2. Pero, además de este significado antropológico, el título de «hijo de David » reviste también un sentido específico que arroja luz sobre el designio de Dios. En efecto, nos recuerda que el evento cristiano es la cumbre de una historia de salvación que Dios actúa progresivamente desde el Antiguo Testamento, ofreciendo al pueblo judío una «alianza» especial y haciéndolo portador de promesas salvíficas que, en Jesús de Nazaret, se realizarían para toda la humanidad. Así, cuando los contemporáneos lo llaman «hijo de David», reconocen que en él se cumplen las promesas antiguas y proclaman la realización definitiva de la esperanza mesiánica. Todo hombre puede tener ya esta esperanza, haciendo suyo el grito que en el evangelio dirige el ciego Bartimeo: «¡Jesús, Hijo de David, ten compasión de mí!» (Mc 10, 47). Invocando al «hijo de David », la humanidad puede reencontrar la luz de los ojos del corazón.
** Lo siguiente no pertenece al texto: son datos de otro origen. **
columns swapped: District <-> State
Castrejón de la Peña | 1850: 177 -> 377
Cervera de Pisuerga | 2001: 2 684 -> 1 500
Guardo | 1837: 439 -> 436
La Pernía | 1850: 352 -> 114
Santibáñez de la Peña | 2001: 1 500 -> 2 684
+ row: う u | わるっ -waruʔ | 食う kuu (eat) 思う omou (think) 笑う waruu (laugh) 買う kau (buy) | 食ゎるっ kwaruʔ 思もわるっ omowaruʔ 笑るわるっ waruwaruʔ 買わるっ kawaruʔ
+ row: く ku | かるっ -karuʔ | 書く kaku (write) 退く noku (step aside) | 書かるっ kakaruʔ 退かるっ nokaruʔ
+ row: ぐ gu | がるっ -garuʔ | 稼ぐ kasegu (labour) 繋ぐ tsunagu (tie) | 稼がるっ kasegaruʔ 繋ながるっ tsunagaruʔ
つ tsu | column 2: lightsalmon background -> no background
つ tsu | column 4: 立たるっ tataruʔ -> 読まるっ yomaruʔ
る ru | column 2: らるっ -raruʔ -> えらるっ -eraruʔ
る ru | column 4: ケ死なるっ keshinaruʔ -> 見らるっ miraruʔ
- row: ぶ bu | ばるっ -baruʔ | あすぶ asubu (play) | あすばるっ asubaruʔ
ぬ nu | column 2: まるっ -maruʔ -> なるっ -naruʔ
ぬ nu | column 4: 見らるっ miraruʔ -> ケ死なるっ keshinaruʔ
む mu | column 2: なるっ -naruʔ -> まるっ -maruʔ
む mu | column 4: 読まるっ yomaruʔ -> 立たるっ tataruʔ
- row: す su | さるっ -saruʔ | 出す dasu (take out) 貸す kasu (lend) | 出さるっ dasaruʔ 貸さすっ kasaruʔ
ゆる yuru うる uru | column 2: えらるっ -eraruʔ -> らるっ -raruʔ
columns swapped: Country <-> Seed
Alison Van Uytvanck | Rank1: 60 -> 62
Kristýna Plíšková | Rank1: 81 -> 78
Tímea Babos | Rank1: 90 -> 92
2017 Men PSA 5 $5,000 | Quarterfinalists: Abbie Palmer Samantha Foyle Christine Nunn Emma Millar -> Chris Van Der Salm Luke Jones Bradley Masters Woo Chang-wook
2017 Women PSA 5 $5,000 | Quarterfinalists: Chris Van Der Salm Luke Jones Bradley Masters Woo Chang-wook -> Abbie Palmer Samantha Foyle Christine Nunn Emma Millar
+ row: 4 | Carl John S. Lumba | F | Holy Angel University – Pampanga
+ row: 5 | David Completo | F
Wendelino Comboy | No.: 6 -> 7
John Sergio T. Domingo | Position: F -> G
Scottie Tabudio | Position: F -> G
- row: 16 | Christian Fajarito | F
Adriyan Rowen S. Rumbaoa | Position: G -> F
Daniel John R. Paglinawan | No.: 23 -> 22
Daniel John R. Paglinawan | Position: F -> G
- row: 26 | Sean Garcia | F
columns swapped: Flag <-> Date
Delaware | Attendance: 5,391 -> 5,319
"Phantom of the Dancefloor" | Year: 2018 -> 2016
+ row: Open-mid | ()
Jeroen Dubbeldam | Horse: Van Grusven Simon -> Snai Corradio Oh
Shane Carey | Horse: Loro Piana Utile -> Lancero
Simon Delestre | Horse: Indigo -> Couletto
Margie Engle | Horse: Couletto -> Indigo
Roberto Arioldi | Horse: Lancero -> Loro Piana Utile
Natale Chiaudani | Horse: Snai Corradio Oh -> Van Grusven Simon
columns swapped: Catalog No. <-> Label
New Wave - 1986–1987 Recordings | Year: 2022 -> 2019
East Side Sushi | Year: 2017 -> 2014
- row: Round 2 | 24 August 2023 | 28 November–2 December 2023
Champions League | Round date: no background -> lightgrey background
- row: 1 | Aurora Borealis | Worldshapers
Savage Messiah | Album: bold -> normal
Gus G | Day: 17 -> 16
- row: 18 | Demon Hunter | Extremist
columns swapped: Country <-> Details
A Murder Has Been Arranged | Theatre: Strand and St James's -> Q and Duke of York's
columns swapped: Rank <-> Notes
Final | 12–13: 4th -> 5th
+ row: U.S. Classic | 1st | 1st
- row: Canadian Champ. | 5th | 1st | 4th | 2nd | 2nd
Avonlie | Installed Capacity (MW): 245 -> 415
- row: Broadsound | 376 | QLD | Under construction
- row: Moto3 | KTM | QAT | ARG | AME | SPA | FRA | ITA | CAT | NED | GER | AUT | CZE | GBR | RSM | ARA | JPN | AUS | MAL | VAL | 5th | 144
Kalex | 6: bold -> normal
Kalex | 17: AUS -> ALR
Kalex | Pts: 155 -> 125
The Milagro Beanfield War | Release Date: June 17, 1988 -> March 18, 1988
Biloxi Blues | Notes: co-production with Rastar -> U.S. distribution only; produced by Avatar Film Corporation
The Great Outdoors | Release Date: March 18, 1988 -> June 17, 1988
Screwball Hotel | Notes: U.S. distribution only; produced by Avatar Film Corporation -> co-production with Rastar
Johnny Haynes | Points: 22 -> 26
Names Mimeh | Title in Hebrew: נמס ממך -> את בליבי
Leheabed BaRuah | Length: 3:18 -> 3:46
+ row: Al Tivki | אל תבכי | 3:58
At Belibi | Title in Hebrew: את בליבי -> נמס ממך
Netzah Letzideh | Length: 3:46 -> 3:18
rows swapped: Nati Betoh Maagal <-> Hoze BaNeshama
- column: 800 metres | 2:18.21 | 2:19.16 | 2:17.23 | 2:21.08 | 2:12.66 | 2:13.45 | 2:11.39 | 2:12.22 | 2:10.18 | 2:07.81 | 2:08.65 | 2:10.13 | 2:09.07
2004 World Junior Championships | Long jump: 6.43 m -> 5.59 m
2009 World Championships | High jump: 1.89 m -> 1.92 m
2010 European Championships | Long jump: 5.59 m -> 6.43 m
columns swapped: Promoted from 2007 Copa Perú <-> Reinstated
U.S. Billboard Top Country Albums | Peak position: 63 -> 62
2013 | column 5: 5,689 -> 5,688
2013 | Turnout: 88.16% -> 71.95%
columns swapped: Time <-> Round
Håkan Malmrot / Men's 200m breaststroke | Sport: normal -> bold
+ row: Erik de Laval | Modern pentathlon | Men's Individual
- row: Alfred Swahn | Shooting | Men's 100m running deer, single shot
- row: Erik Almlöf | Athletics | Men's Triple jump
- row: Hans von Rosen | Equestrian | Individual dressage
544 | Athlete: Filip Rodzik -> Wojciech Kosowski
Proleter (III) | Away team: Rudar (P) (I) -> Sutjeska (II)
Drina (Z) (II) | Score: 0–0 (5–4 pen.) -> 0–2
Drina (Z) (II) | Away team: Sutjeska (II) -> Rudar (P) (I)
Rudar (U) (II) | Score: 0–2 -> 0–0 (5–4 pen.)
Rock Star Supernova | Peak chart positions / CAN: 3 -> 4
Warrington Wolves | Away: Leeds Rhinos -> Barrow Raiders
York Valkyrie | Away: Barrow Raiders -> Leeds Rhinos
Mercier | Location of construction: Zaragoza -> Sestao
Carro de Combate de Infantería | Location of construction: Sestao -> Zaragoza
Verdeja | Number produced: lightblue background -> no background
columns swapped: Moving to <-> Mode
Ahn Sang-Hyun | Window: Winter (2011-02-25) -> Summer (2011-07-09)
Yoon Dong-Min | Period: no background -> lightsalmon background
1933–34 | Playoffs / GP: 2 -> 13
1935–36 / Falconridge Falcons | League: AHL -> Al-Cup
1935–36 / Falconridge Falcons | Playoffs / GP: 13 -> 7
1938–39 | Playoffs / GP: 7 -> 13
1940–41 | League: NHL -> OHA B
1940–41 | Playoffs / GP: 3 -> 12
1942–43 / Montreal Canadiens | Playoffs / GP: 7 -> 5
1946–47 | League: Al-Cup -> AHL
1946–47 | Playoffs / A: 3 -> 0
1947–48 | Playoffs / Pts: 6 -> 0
3. María, la humilde joven de Nazaret, que al engendrar al hijo de Dios lo introdujo en la genealogía davídica y en la entera familia humana, nos ayude a comprender cada vez mejor nuestra inserción en esta historia de salvación. Dejemos que ella nos guíe a la intimidad de la Sagrada Familia, donde se halla el germen de la humanidad nueva. Que al comienzo de este nuevo año, la Virgen santa bendiga a todas las familias del mundo, para que reconozcan en Jesús a su autentico Salvador.